I would get as many shrimp out as you can, siphon down to the substrate, and then fill up with as much club soda or sparkling water as needed, then cover the top with saran wrap so as not to let any oxygen in, lights off, and then wait for a couple hours to a day. 
I would clean your filters and sponges as well. Oh and if the little ones creeped you out take a look at these.

http://www.grindtv.com/outdoor/post...-supergiant-crustaceans-made-off-new-zealand/


----------



## ryantakahara (Apr 4, 2020)

Thought I'd share my technique that got rid of almost all of them in less than a week. Get a large carrot and slice it so you have a good 1-2 inch flat piece about half inch thick. Boil it until you can poke through it easily. Put the carrot on a long metal kabob skewer about 1 inch from the bottom and then place it so it rests about 1 inch above your gravel, with a flat part just above the gravel. Wait at least 4 hours or more, The scuds will slowly attach themselves to the bottom side of the carrot, especially at night when the lights are out. Then slowly pull the skewer up out of the tank. The scuds will hang on. Drop the carrot in a cup and rinse them off in the sink. Repeat until they are gone. Your shrimp will always jump off as you pull them out of the water, but scuds like to hang on, as long as you dont bump the skewer into anything. Have fun!


----------

#####

PROBLEM STATEMENT
Reproduce the part of the shrimp tank forum thread starting at "## ryantakahara (Apr" and ending at "anything. Have fun!". The records aren't needed for this.

Saved entries

#####

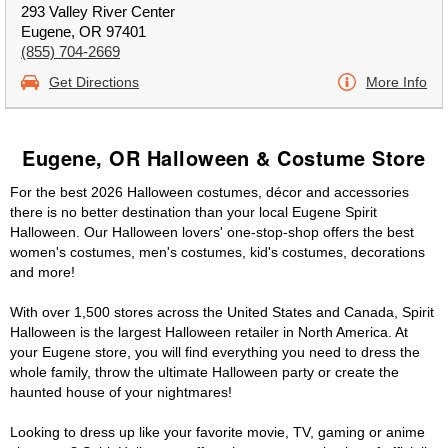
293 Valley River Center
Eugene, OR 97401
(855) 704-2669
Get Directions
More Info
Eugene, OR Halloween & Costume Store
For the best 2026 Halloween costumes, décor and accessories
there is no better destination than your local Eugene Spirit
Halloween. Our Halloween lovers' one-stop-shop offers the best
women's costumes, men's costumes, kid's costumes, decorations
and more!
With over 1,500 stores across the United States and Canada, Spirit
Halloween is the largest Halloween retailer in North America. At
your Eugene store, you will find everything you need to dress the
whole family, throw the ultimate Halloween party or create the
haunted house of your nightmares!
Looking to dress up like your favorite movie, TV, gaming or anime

#####

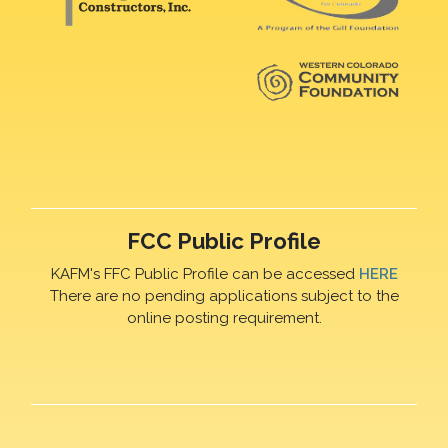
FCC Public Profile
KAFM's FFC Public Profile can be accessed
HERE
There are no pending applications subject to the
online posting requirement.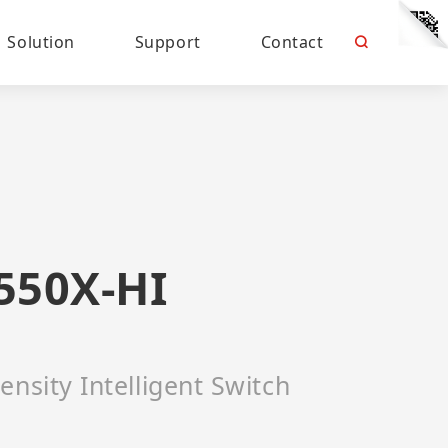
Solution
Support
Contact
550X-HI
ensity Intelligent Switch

#####

RESULT OF THE TASK
## ryantakahara (Apr 4, 2020)

Thought I'd share my technique that got rid of almost all of them in less than a week. Get a large carrot and slice it so you have a good 1-2 inch flat piece about half inch thick. Boil it until you can poke through it easily. Put the carrot on a long metal kabob skewer about 1 inch from the bottom and then place it so it rests about 1 inch above your gravel, with a flat part just above the gravel. Wait at least 4 hours or more, The scuds will slowly attach themselves to the bottom side of the carrot, especially at night when the lights are out. Then slowly pull the skewer up out of the tank. The scuds will hang on. Drop the carrot in a cup and rinse them off in the sink. Repeat until they are gone. Your shrimp will always jump off as you pull them out of the water, but scuds like to hang on, as long as you dont bump the skewer into anything. Have fun!